■ **Exercise instructions**
Reproduce every item below word for word, leaving the pictures out of your answer.

■ **Data records**
===============

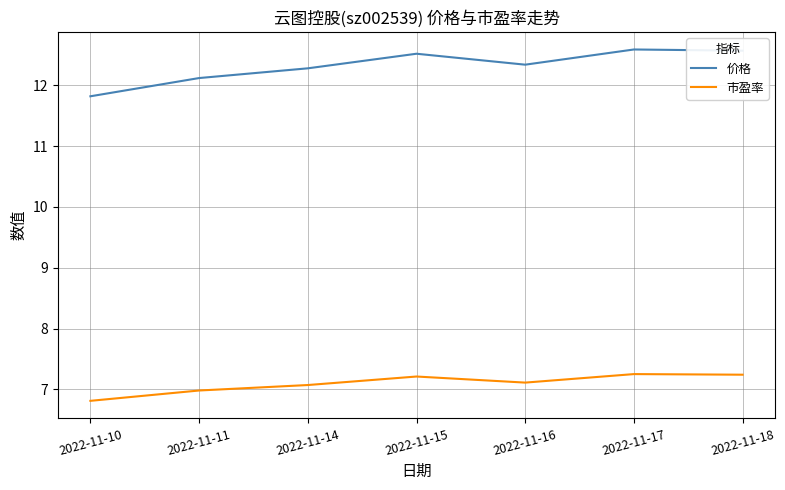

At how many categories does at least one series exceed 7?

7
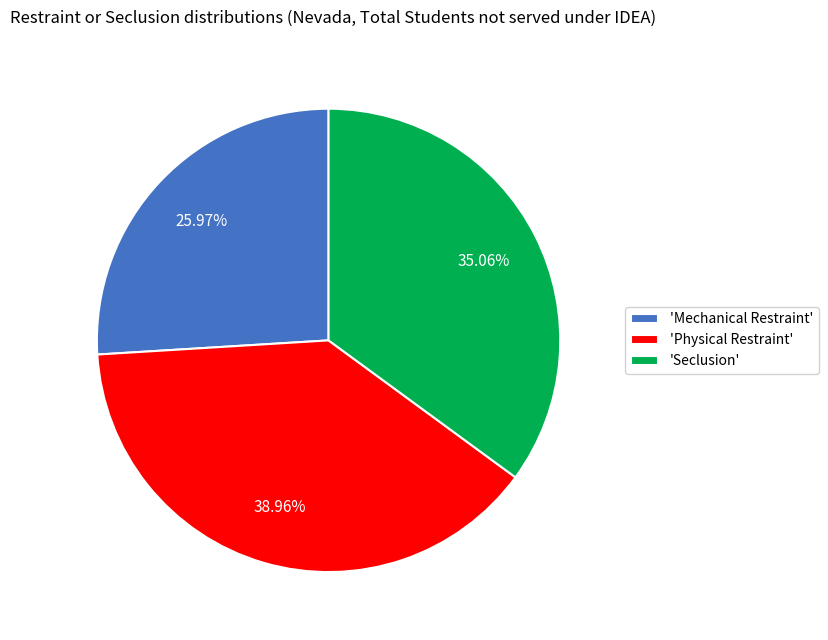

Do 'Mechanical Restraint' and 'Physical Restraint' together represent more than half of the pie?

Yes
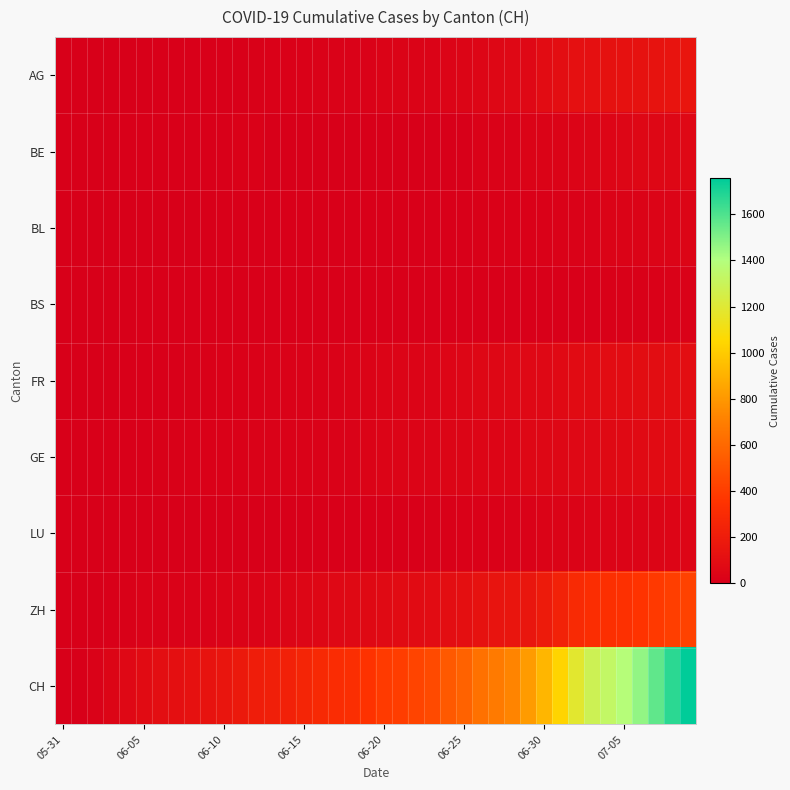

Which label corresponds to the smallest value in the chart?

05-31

===============

■ **Response to the task**
At how many categories does at least one series exceed 7?

7

Do 'Mechanical Restraint' and 'Physical Restraint' together represent more than half of the pie?

Yes

Which label corresponds to the smallest value in the chart?

05-31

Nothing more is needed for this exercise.